N° 935 | Le 2 juillet 2009 | Jacques Trémintin | Critiques de livres (accès libre)
Psychologue et psychanalyste, Marie Pezé a créé à Nanterre la première consultation psychologique consacrée au travail, qu’elle dirige encore aujourd’hui. Elle nous propose dans cet ouvrage toute une série de cas cliniques éclairés d’une réflexion conceptuelle d’une grande pertinence. Si son inspiration est bien freudienne, elle le reconnaît avec une grande honnêteté : pour utiles qu’elles soient « mes références théoriques de psychanalyste […] ne suffisent pas » (p. 20). Pire, « l’application stricte de mes théories et de ma pratique deviendrait une maltraitance supplémentaire » (p. 166).
Avec finesse et perspicacité, elle réussit à ne pas psychologiser une souffrance qui ne peut trouver sa principale source dans l’histoire infantile du sujet, mais qui se décline avant tout dans des modes d’organisation qui privilégient de plus en plus l’éclatement géographique des équipes, le travail à flux tendu, l’accélération du rythme de travail, la fixation d’objectifs inatteignables propres à culpabiliser celui qui ne peut jamais les atteindre, l’effacement entre la vie privée et la vie professionnelle, la disparition des temps de pause, l’humiliation des agents, la destruction des savoir-faire et des identités de métier, etc. Certes, son premier réflexe reste encore d’identifier chez les patients qui lui sont adressés d’éventuels signes d’aliénation mentale : discordances dans le récit, tonalité délirante, interprétation paranoïaque de type persécutoire.

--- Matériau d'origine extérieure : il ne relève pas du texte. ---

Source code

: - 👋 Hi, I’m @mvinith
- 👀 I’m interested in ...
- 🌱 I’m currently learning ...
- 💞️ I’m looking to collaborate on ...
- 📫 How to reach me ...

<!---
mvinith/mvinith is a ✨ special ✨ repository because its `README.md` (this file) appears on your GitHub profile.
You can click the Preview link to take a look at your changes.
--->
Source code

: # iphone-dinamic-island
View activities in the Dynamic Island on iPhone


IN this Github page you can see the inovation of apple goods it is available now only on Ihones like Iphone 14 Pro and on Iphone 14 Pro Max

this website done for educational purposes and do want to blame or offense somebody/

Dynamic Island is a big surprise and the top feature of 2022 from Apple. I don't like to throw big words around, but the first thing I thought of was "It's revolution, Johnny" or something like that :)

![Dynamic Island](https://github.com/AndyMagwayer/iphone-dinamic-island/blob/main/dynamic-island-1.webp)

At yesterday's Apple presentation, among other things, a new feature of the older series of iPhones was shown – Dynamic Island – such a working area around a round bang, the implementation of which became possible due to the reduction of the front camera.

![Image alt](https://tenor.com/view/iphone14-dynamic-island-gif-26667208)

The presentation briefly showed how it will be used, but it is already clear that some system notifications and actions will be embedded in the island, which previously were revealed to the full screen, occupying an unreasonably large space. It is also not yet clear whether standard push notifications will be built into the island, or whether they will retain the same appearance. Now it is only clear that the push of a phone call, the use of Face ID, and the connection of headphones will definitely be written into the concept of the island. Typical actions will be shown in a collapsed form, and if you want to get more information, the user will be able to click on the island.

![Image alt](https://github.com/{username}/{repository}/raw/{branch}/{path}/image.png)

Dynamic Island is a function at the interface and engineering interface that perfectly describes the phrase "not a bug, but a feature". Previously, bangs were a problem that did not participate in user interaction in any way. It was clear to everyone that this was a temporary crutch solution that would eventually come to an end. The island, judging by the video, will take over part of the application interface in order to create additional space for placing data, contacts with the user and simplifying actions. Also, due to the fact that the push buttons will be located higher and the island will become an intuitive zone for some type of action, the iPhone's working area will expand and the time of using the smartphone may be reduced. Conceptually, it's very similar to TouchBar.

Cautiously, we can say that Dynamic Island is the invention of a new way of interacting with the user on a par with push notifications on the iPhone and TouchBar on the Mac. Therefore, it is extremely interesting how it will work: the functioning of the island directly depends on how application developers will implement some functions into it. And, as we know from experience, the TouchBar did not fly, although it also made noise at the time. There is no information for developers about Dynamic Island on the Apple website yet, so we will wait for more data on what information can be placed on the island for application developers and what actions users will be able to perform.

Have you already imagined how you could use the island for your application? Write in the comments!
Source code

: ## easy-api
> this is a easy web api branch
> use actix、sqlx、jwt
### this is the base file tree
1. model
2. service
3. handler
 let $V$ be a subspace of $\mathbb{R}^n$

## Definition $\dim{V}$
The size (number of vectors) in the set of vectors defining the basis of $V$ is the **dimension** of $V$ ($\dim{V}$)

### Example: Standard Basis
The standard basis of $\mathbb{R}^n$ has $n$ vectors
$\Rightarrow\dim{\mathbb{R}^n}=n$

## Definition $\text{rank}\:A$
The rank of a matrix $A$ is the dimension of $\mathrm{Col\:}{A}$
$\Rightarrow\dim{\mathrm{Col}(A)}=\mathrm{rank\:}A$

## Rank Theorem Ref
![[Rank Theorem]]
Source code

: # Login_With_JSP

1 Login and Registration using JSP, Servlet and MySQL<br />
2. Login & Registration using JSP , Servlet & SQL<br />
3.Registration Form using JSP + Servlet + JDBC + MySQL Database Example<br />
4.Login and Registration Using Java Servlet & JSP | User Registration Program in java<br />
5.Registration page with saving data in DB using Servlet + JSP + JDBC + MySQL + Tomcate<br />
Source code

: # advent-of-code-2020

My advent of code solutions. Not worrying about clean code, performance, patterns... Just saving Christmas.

Mais, il s’agit surtout de capter au travers de ce qu’ils racontent le type d’organisation du travail auquel ils sont soumis et qui a pu amener l’effondrement maniaco-dépressif, avec son cortège d’hyper vigilance, de surinvestissement et d’activisme défensif, de troubles du sommeil, d’angoisse et de peur avant d’arriver à son poste. L’identification par Marie-France Hirigoyen des mécanismes du harcèlement moral au travail a constitué une étape importante dans la compréhension de la souffrance des salariés, explique encore Marie Pezé.
Mais on ne peut se contenter, rajoute-t-elle, d’étudier la nature des acteurs en présence, la perversité des uns et la fragilité des autres. Il faut aussi prendre en compte les contraintes cognitives, la dé-subjectivation et la déshumanisation qui provoquent la surcharge du fonctionnement à la fois mental, pulsionnel et organique. La multiplication du nombre des suicides n’est que la partie visible de l’iceberg. Sa base est constituée par cet hyperproductivisme qui fragilise le monde salarial. Et « prescrire des antalgiques et démarrer une psychothérapie avec un patient dans la précarité est illusoire. La stabilisation de la situation sociale est plus efficace que la prescription d’antidépresseurs et l’analyse de la névrose infantile » (p.96).